● WHAT THE TASK ASKS
The line containing "Table 3. Evaluation metric definition.", plus every line that follows it to the end of the listing below, is what you transcribe exactly; omit all pictures.

● RECORDED DATA

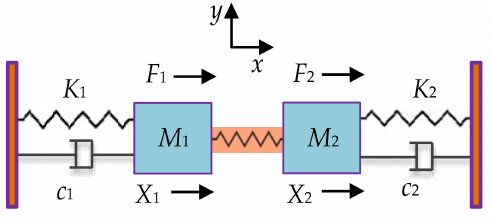
Figure 10. The lumped parameter model of a 2-DoF resonator.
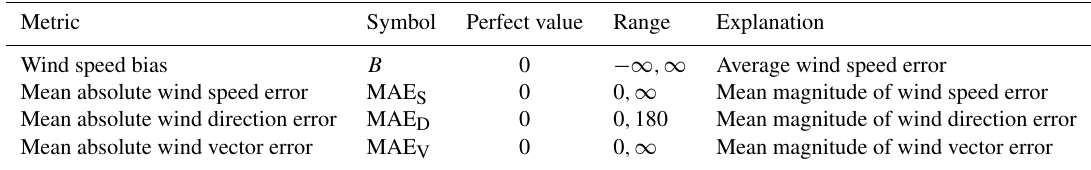
Table 3. Evaluation metric definition.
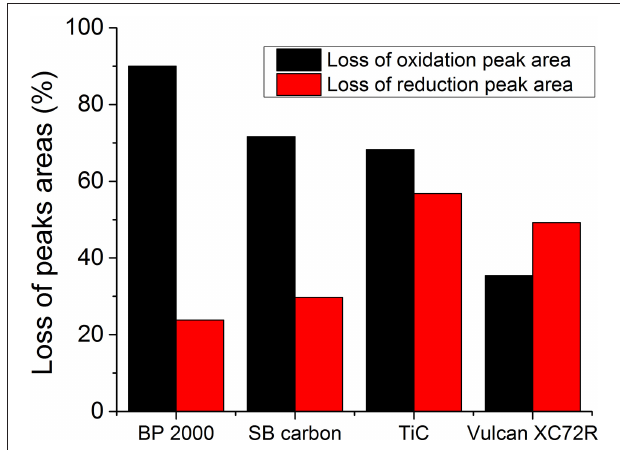
FIGURE 10 | Loss of peak areas of the tested materials, after AST.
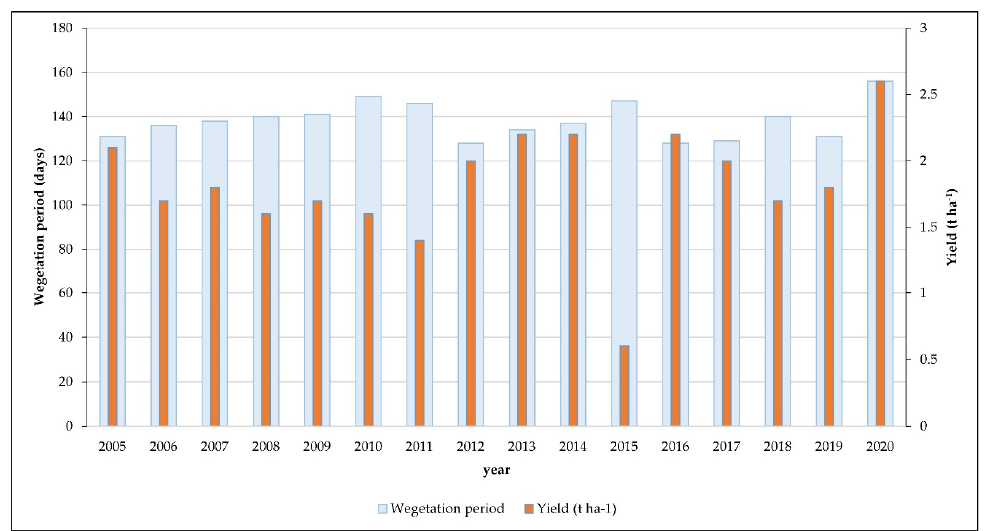
Figure A2. The length of vegetation and the yield of soybean variety Augusta in the period 2005– 2020, ARS D ł o ń , Poland.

● RESPONSE BOX
Table 3. Evaluation metric definition.
FIGURE 10 | Loss of peak areas of the tested materials, after AST.
Figure A2. The length of vegetation and the yield of soybean variety Augusta in the period 2005– 2020, ARS D ł o ń , Poland.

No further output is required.